Near the endwalls of multi-stage compressor blade rows, there is a spanwise region of low momentum, high entropy fluid which develops due to the presence of annulus walls, leakage flows and corner separations. Off-design this region, known as the endwall flow region, often grows rapidly and in practice sets the compressor’s operating range. By contrast, over the operating range of the compressor, the freestream region of the flow is not usually close to its diffusion limit and has little effect on overall range. In light of these two distinct flow regions within a bladerow, this paper considers how velocity triangles in the endwall region should be designed to give a more balanced spanwise failure across the blade span.

In the first part of the paper, the sensitivity of the operating flow range of a single blade row to variations in realistic multistage inlet conditions and endwall geometry is investigated. It is shown that the operating range of the blade row is largely controlled by the size and structure of the endwall ‘repeating stage’ inlet boundary layer and not the detailed local geometry within the blade row.

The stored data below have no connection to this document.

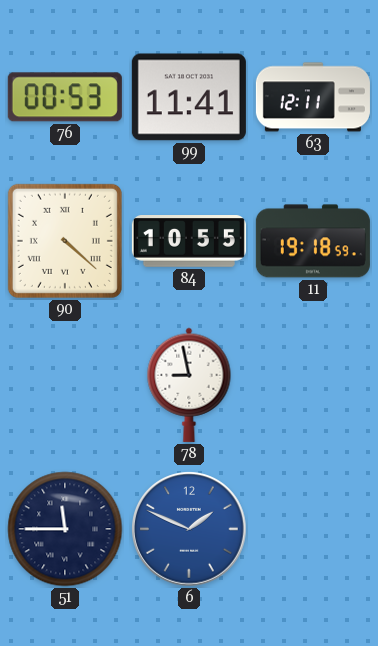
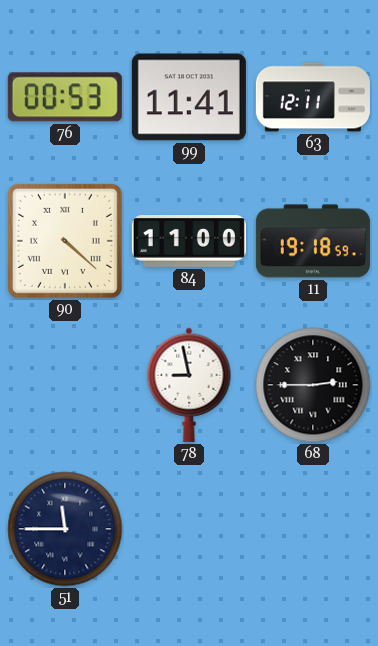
84: 10:55 -> 11:00
68: none -> 2:45
6: 1:49 -> none
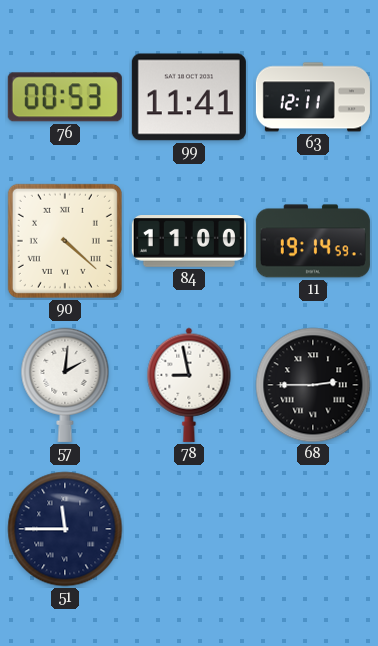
11: 19:18 -> 19:14
57: none -> 2:01
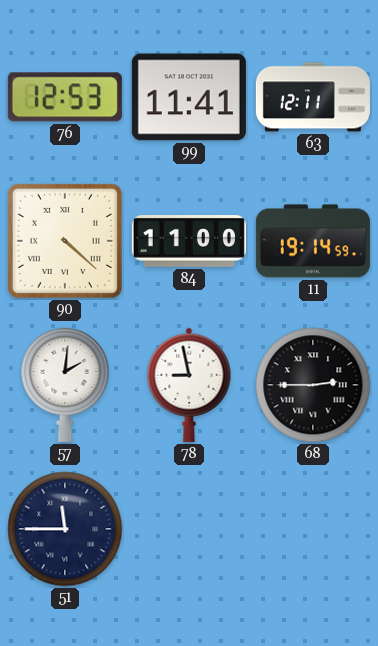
76: 00:53 -> 12:53
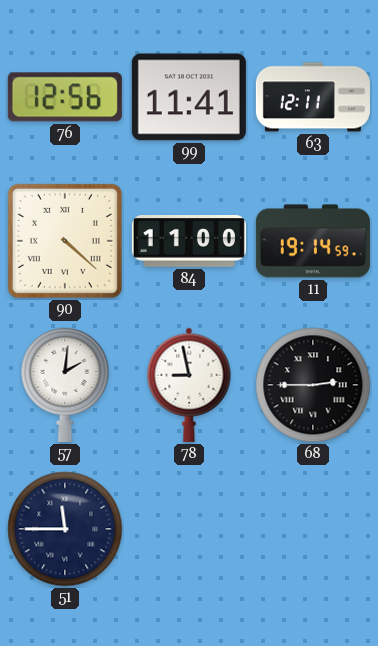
76: 12:53 -> 12:56
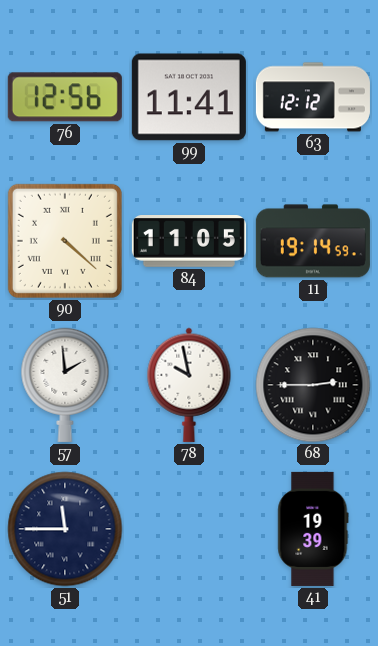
63: 12:11 -> 12:12
84: 11:00 -> 11:05
57: 2:01 -> 1:59
78: 8:58 -> 9:58
41: none -> 19:39
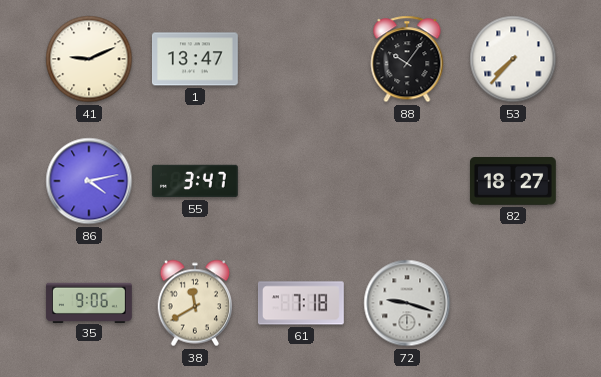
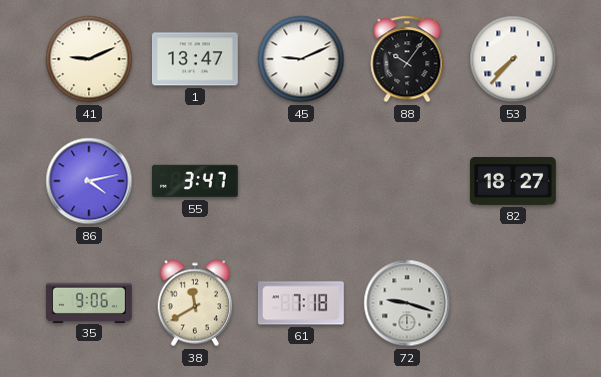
45: none -> 9:11
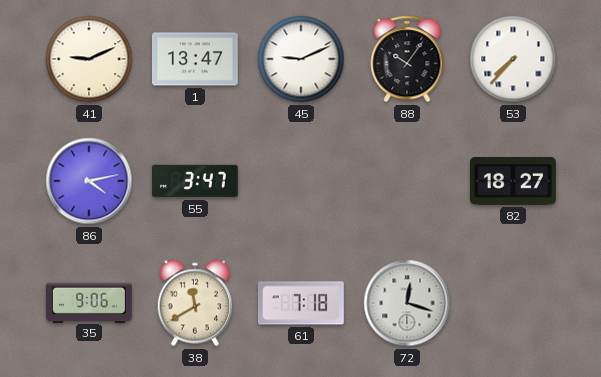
72: 9:18 -> 12:18
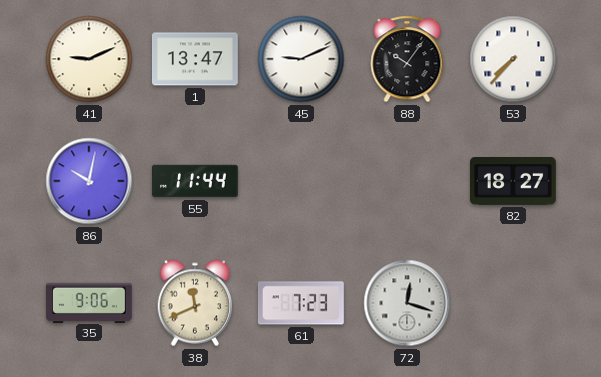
86: 4:13 -> 10:02
55: 3:47 -> 11:44
38: 11:40 -> 11:41
61: 7:18 -> 7:23
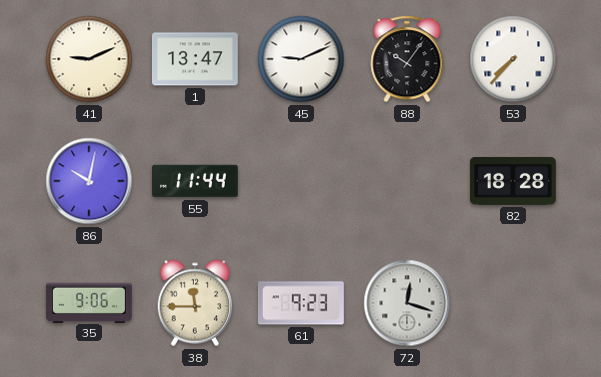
82: 18:27 -> 18:28
38: 11:41 -> 11:45
61: 7:23 -> 9:23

In the second part of the paper the traditional design process is ‘flipped’. Instead of redesigning a blade’s endwall geometry to cope with a particular inlet profile into the blade row, the endwall region is redesigned in the multi-stage environment to ‘tailor’ the inlet profile into downstream blade rows. This is shown to allow an extra degree of freedom not usually open to the designer. This extra degree of freedom is exploited to balance freestream and endwall operating range, resulting in a compressor having an increased operating range of ∼20%. If this increased operating range is traded with reduced blade count, it is shown that a design efficiency improvement of Δη∼0.5% can be unlocked.